The diplomatic remaking of interstate relations in the Middle East is favourable to Israel as much as it threatens the existence of violent non-state terrorist entities, such as Hamas and Palestinian Islamic Jihad and Hezbollah in southern Lebanon. If their sponsoring states, such as Iran, normalise relations with hitherto adversaries, these extremist movements’ days would be numbered.

Apart from sabotaging, if not altogether derailing, the peace deals among Arab states and between them and Iran and Israel, Hamas may want to regionalise or even internationalise a broad pro-Palestinian uprising in the region and beyond. The Palestinians’ death toll and sufferings in Gaza have already prompted the Malaysian government to take a supportive stance for Hamas, Indonesia, the largest Muslim country in the world, is casting a glaring eye on Israeli retaliation in Gaza, which may involve a ground incursion. Palestinians in the Arab world, not to mention the Arabs themselves, will likely become more critical of Israel as the conflict escalates.

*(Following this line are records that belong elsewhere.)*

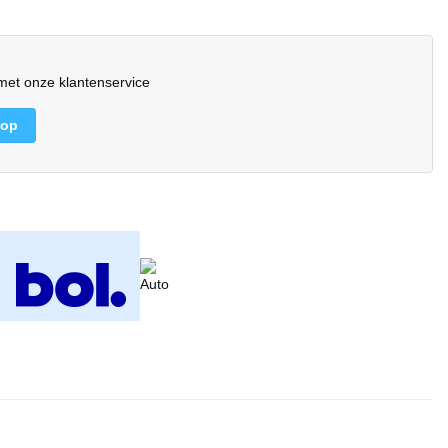
et onze klantenservice
 op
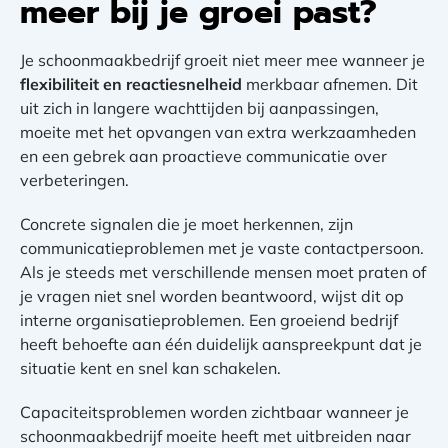
meer bij je groei past?
Je schoonmaakbedrijf groeit niet meer mee wanneer je
flexibiliteit en reactiesnelheid
merkbaar afnemen. Dit
uit zich in langere wachttijden bij aanpassingen,
moeite met het opvangen van extra werkzaamheden
en een gebrek aan proactieve communicatie over
verbeteringen.
Concrete signalen die je moet herkennen, zijn
communicatieproblemen met je vaste contactpersoon.
Als je steeds met verschillende mensen moet praten of
je vragen niet snel worden beantwoord, wijst dit op
interne organisatieproblemen. Een groeiend bedrijf
heeft behoefte aan één duidelijk aanspreekpunt dat je
situatie kent en snel kan schakelen.
Capaciteitsproblemen worden zichtbaar wanneer je
schoonmaakbedrijf moeite heeft met uitbreiden naar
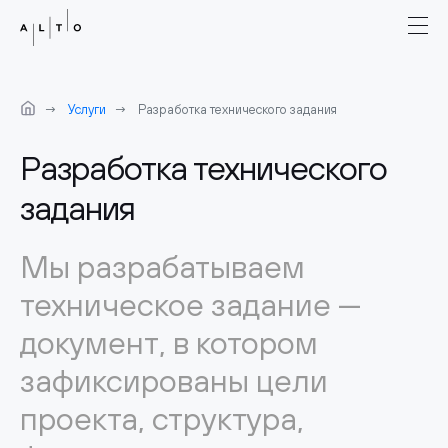
Услуги
Разработка технического задания
Разработка технического
задания
Мы разрабатываем
техническое задание —
документ, в котором
зафиксированы цели
проекта, структура,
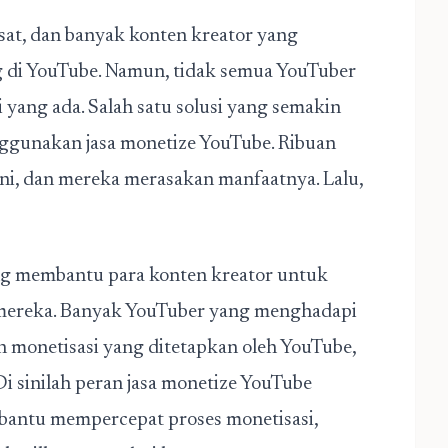
at, dan banyak konten kreator yang
 di YouTube. Namun, tidak semua YouTuber
ang ada. Salah satu solusi yang semakin
ggunakan jasa monetize YouTube. Ribuan
ni, dan mereka merasakan manfaatnya. Lalu,
ng membantu para konten kreator untuk
 mereka. Banyak YouTuber yang menghadapi
 monetisasi yang ditetapkan oleh YouTube,
Di sinilah peran jasa monetize YouTube
embantu mempercepat proses monetisasi,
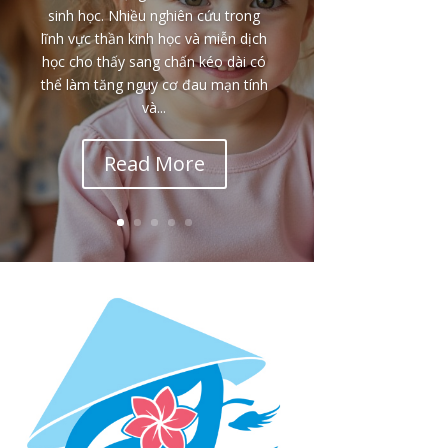
sinh học. Nhiều nghiên cứu trong
lĩnh vực thần kinh học và miễn dịch
học cho thấy sang chấn kéo dài có
thể làm tăng nguy cơ đau mạn tính
và...
Read More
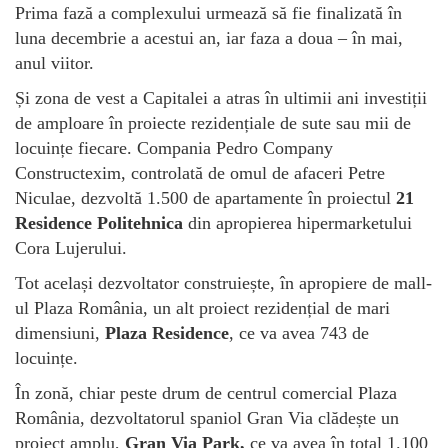
Prima fază a complexului urmează să fie finalizată în
luna decembrie a acestui an, iar faza a doua – în mai,
anul viitor.
Și zona de vest a Capitalei a atras în ultimii ani investiții
de amploare în proiecte rezidențiale de sute sau mii de
locuințe fiecare. Compania Pedro Company
Constructexim, controlată de omul de afaceri Petre
Niculae, dezvoltă 1.500 de apartamente în proiectul
21
Residence Politehnica
din apropierea hipermarketului
Cora Lujerului.
Tot același dezvoltator construiește, în apropiere de mall-
ul Plaza România, un alt proiect rezidențial de mari
dimensiuni,
Plaza Residence
, ce va avea 743 de
locuințe.
În zonă, chiar peste drum de centrul comercial Plaza
România, dezvoltatorul spaniol Gran Via clădește un
proiect amplu,
Gran Via Park,
ce va avea în total 1.100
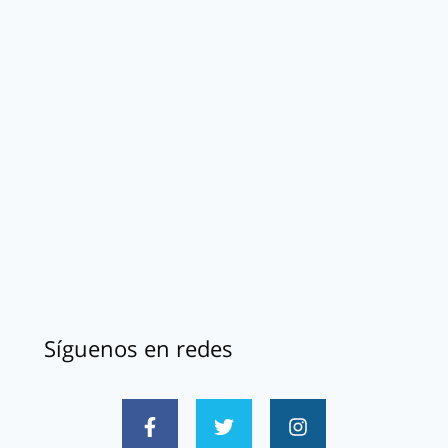
Síguenos en redes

In addition, it is reasonable to assume that Hamas knew exactly what it was doing when it attacked and wantonly killed hundreds of innocent civilians inside Israel. With Israel’s well-known doctrine of disproportionate response, Hamas was likely geared to provoke the Israeli Defence Forces into a violent overreaction. As more Palestinian lives are lost, Israel may end up being the villain perpetrating violence against a helpless population rather than the victim of Hamas’ aggression.

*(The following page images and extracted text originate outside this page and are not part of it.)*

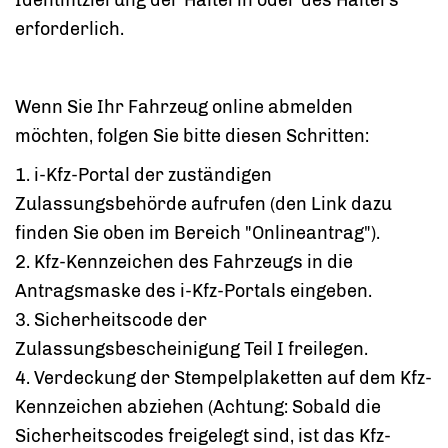
erforderlich.
Wenn Sie Ihr Fahrzeug online abmelden
möchten, folgen Sie bitte diesen Schritten:
1.
i-Kfz-Portal der zuständigen
Zulassungsbehörde aufrufen (den Link dazu
finden Sie oben im Bereich "Onlineantrag").
2.
Kfz-Kennzeichen des Fahrzeugs in die
Antragsmaske des
i-Kfz-Portals eingeben.
3. Sicherheits
code
der
Zulassungsbescheinigung Teil
I
freilegen.
4. Verdeckung der Stempelplaketten auf dem
Kfz-
Kennzeichen abziehen (Achtung: Sobald die
Sicherheits
codes
freigelegt sind, ist das
Kfz-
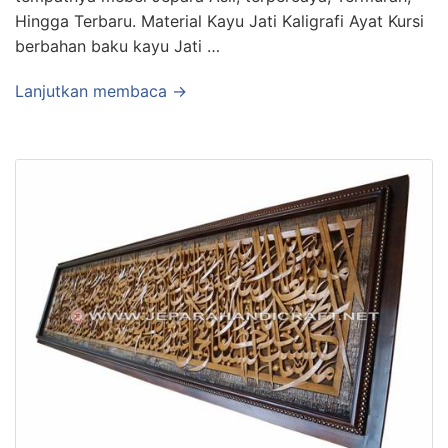
Hingga Terbaru. Material Kayu Jati Kaligrafi Ayat Kursi
berbahan baku kayu Jati …
Lanjutkan membaca →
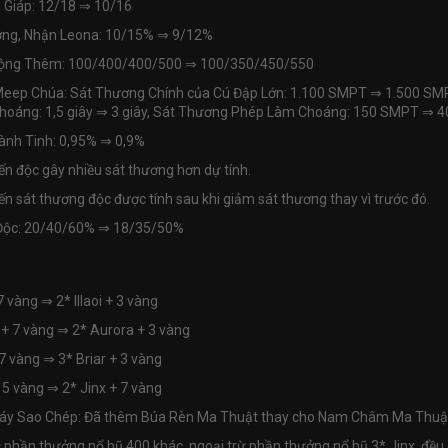
 Giáp: 12/18
⇒
10/16
ợng, Nhận Leona: 10/15%
⇒
9/12%
 Cộng Thêm: 100/400/400/500
⇒
100/350/450/550
 Meep Chúa: Sát Thương Chính của Cú Đập Lớn: 1.100 SMPT
⇒
1.500 SMP
hoáng: 1,5 giây
⇒
3 giây, Sát Thương Phép Làm Choáng: 150 SMPT
⇒
4
ành Tinh: 0,95%
⇒
0,9%
iến độc gây nhiều sát thương hơn dự tính.
iến sát thương độc được tính sau khi giảm sát thương thay vì trước đó.
 Độc: 20/40/60%
⇒
18/35/50%
 7 vàng
⇒
2* Illaoi + 3 vàng
 + 7 vàng
⇒
2* Aurora + 3 vàng
 7 vàng
⇒
3* Briar + 3 vàng
 15 vàng
⇒
2* Jinx + 7 vàng
3 Máy Sao Chép: Đã thêm Búa Rèn Ma Thuật thay cho Nam Châm Ma Thuậ
ác phần thưởng nổ hũ 400 khác, ngoại trừ phần thưởng nổ hũ 3* Jinx,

Global public opinion will thus be fiercely contested. It is not hard to see that the longer the war goes on, the more disadvantaged the Israelis will be. The more measured and Hamas-focused they are within a limited duration, the better the Israelis will likely come out of it. In Hamas’ calculation, Israel’s overwhelming superiority in the force of arms and military prowess may well be its chief weakness in this situation.

For the Thai people, Hamas’ killing spree on Thai workers is unfathomable. Thailand has never done anything to harm Hamas nor caused any trouble for the inhabitants of the Palestinian territories. Survivor accounts from Thai workers who have returned safely indicate that they were specifically targeted by Hamas militants. Perhaps Palestinians in Gaza were resentful of Thai workers in Israel’s agricultural farms for holding jobs that could and should have gone to them. Because of Thailand’s 30-year estrangement with Saudi Arabia until normalisation last year, Israel became an attractive employment destination. Thailand is not alone, as the Philippines has similarly enjoyed employment opportunities in Israel.

Hamas’ brutal killings of Thai workers are totally unjustified. Thai Prime Minister Srettha Thavisin was spot-on to condemn Hamas’ action. When Thais are killed indiscriminately, the Thai government cannot conscionably stand on neutral ground. We need to condemn Hamas’ murderous acts in no uncertain terms and call for the immediate release of Thai and all other hostages. Doing so is not making enemies out of Hamas but sticking up for the innocent Thais who have been killed, injured and abducted.